Continuing with this theme of the April 1960 uprising as belonging to the “youth generation,” Kim Miran’s chapter observes that, after the students dropped out of the political arena following the May 16 coup, they were deprived of their reformist image by the state, which described them as immature while attempting, quite successfully, to incorporate them as participants in nation-building. Developmental state-building for the Park government meant not only reorganizing the street grids, erecting landmark buildings, and constructing highways, but also, as described by Kim Baek Yung in the chapter, “A Spatial Sociology of the April 19 Uprising and May 16 Coup,” reducing the size of squares in downtown Seoul from the early 1960s, to put them under stronger government control by thwarting public assembly and resistance. Kim Won’s chapter, “Those Deprived in 1971,” brings attention to the riot, or what he calls an urban uprising, of the underclass and downtrodden residing in Kwangju Complex, and in doing so, draws our notice to the “losers” of Park’s economic modernization.
In Yoo Sun Young’s chapter, “Hostess Movies and the Hypernationalization Project of the Mobilization Regime,” we witness citizen responses to the government’s crackdown on popular songs and soft pornography (“hostess movies”) as a form of subversive pleasure outside and against the state. Next, Kim Sunghwan’s chapter on the boom in nonelite writings demonstrates that workers as writers in labor literature were, against expectations, able to represent their experiences authentically with erudite language. The final chapter, Kim Jung Han’s “Counter-Violence and Anti-Violence,” subverts popular perceptions by viewing the Citizen Army’s role in the 1980 Gwangju (Kwangju) Uprising as basically defensive.

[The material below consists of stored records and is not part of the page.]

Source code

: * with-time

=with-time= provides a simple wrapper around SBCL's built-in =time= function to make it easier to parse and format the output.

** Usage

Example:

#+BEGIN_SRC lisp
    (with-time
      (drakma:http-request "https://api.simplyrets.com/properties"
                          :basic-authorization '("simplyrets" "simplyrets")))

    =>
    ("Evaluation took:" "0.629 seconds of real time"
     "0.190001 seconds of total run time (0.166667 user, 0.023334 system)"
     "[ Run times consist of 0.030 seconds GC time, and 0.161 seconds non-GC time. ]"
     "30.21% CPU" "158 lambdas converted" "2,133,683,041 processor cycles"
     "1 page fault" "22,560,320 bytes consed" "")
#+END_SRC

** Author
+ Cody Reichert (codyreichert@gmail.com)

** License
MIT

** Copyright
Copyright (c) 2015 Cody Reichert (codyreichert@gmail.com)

In the book’s Introduction, North Korea is referred to as “‘Choson minju konghwaguk’ (literally, Korea People Republic; xiii). This is quite an oversight. The official name of the country is “Choson minjujuui inmin konghwaguk” (Korean Democratic People’s Republic). For its audience, this monograph need not be limited to experts on Korean politics, culture, or society, although it does presuppose some acquaintance on the part of the reader with South Korean history, as the topics dealt with and styles of writing are rather academic. If there is a common thread that runs through the chapters, it is the casting of the postwar US military government, rightwing Rhee administration, and presidency of General Park Chung-hee in a rather unethical light, something that justified the politics of resistance and struggle for democracy in South Korea. However, whether one agrees or not with the perspectives and narratives offered by the authors, this work constitutes an invaluable reminder of the largely overlooked or neglected political culture and social history of South Korea in the period prior to democratization.